Monday, 24 November 2014

Questions without Notice

Dairy Industry

2:37 pm

Photo of Barnaby JoyceBarnaby Joyce (New England, National Party, Minister for Agriculture) Share this | Hansard source

The agreement that the coalition has provided has got to be seen for more than just the fact that it reduces the tariffs on liquid milk from 15 per cent over nine years to zero; the fact that it reduces the tariffs on skimmed milk powder from 10 per cent over 11 years to zero; on whole milk powder from 10 per cent to zero over 11 years; on dairy fats from 10 per cent to zero over four to nine years; on cheese from 12 to 15 per cent to zero over four to nine years. The have to see beyond the fact that this was an agreement that was negotiated by the coalition, and I commend the work done by the Minister for Trade and Investment, Andrew Robb. It was a brilliant piece of work.

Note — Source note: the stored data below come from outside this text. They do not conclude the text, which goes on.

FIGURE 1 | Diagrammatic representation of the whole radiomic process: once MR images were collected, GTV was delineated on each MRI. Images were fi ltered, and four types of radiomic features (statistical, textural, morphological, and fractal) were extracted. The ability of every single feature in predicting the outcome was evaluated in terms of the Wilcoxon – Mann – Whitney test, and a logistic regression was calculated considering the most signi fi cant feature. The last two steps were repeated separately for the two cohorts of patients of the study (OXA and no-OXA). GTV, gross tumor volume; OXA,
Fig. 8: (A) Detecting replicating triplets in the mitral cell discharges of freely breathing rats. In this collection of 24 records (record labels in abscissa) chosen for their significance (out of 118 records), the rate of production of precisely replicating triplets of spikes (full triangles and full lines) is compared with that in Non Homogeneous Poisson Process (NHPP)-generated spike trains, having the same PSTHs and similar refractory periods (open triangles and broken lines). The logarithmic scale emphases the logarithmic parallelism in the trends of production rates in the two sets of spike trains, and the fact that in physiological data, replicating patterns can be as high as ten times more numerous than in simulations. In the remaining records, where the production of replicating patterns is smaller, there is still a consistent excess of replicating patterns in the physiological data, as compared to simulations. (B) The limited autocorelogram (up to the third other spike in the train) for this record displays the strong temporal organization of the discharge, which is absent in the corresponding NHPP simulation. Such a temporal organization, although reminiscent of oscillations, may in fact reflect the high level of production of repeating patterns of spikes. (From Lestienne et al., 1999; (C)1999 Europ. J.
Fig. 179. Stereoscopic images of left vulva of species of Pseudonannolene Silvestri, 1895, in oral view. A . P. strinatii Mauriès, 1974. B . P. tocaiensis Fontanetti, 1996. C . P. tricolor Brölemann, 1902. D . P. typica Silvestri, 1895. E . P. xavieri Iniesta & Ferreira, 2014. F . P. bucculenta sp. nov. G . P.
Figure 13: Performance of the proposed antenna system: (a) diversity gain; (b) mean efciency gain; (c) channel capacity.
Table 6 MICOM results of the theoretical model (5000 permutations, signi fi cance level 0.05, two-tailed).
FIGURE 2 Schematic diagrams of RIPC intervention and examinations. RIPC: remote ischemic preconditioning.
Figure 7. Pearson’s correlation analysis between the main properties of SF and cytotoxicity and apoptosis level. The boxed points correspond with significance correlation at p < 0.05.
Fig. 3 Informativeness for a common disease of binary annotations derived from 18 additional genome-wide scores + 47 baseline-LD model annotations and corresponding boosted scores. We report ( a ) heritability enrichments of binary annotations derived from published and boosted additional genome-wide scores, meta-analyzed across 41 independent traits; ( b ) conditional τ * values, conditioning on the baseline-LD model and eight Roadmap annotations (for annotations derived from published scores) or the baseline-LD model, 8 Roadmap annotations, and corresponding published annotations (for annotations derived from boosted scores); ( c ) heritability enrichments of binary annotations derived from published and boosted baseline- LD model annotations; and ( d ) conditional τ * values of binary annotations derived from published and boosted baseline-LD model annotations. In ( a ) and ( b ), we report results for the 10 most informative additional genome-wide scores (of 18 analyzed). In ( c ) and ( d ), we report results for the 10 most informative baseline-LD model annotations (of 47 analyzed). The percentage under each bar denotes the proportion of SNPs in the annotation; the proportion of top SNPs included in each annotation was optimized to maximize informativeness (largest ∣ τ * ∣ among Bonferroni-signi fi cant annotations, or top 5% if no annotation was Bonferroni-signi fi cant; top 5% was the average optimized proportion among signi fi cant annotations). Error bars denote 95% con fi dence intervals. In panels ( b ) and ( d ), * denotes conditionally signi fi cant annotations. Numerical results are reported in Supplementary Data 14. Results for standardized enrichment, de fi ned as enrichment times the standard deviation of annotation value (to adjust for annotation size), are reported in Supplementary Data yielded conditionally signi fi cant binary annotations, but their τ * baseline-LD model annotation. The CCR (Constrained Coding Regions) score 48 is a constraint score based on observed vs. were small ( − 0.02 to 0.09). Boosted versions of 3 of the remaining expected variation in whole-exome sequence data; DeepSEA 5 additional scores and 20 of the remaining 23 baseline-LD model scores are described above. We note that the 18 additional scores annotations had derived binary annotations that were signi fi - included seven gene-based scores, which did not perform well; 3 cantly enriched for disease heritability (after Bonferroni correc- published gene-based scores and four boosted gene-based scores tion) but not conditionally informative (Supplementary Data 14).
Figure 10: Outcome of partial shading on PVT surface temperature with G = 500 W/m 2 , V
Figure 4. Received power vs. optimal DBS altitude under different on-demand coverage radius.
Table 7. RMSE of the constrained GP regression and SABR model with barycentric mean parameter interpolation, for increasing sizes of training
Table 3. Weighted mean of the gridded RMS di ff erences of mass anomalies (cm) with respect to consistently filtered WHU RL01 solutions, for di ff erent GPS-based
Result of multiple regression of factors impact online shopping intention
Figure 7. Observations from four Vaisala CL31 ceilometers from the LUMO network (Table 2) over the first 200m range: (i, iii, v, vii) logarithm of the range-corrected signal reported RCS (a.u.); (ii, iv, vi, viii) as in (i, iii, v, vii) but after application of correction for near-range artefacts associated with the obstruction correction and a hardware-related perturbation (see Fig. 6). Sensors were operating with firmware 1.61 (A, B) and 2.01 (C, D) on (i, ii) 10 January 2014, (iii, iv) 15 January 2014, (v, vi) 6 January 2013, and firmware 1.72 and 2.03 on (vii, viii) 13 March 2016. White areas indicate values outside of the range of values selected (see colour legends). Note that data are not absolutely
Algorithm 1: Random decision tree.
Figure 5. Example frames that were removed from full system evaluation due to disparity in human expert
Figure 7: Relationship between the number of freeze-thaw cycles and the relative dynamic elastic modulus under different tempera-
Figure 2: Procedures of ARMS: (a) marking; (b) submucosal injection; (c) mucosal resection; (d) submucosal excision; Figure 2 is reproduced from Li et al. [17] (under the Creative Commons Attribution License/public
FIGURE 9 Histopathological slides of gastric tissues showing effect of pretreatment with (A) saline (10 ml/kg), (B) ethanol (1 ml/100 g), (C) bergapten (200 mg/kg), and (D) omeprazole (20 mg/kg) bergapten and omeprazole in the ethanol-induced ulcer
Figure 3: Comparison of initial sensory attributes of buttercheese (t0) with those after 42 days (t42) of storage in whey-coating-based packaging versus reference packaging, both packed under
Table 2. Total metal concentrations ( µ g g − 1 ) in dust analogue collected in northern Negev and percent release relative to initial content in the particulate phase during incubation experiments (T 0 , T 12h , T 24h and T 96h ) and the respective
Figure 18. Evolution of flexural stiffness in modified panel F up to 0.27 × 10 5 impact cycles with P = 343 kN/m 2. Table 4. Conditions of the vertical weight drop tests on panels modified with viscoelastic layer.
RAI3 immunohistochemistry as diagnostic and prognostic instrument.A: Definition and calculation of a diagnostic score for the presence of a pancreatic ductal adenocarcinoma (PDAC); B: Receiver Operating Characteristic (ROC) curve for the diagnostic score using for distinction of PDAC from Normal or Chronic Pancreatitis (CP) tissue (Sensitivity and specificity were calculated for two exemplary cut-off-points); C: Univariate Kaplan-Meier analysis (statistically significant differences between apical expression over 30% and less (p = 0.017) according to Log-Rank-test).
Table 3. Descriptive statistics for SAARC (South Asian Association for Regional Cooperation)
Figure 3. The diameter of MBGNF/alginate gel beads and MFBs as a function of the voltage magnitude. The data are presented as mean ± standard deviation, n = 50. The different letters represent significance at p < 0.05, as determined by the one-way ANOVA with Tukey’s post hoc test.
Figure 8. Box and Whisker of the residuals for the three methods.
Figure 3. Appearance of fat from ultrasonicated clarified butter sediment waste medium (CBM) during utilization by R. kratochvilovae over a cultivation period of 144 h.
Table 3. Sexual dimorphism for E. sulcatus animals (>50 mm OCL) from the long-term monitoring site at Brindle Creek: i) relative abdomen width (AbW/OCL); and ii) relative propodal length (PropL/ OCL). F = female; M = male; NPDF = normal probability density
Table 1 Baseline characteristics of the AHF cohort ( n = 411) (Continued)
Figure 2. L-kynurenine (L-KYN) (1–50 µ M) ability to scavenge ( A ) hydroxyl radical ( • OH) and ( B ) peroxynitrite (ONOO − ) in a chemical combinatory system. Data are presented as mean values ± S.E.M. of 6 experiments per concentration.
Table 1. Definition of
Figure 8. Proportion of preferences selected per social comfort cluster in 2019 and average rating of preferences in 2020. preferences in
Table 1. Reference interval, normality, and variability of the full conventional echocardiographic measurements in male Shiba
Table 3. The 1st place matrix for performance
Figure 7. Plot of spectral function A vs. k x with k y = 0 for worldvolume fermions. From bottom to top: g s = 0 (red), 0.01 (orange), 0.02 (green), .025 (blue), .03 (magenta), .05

It is also going to bring real money back into the streets of regional towns—real money back through the farm gate. That money is going to be provided to the mums and dads who own the farm because they are the real benefactors of this. Of course, the question that they will be asking is about this: whilst they were waiting for this, surely someone else in a previous government would have seen the advantages that New Zealand received from their negotiations of a free trade agreement and what happened with dairy in their industries and the benefits to their farmers. Surely they would have thought that if this is happening across the ditch, we could do it here. But, no, what the government at that point in time was worried about was cash for clunkers, massive debt, Fuelwatch and GroceryWatch. They were doing all of the things but helping farmers. They were doing all of the things but bringing a fair return back to the farm gate.